Report each line of the entries that includes "githubusercontent" by copying it.
************
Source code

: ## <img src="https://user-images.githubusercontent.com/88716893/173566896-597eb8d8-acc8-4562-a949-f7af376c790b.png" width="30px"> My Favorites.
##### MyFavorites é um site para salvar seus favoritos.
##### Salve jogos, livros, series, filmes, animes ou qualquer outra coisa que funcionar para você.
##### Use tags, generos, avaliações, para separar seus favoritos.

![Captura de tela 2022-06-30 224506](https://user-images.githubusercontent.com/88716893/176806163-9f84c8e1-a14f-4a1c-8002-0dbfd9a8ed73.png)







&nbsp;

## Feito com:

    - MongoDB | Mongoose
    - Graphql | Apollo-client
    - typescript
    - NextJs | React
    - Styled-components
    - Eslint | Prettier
************
• Reply:
: ## <img src="https://user-images.githubusercontent.com/88716893/173566896-597eb8d8-acc8-4562-a949-f7af376c790b.png" width="30px"> My Favorites.
![Captura de tela 2022-06-30 224506](https://user-images.githubusercontent.com/88716893/176806163-9f84c8e1-a14f-4a1c-8002-0dbfd9a8ed73.png)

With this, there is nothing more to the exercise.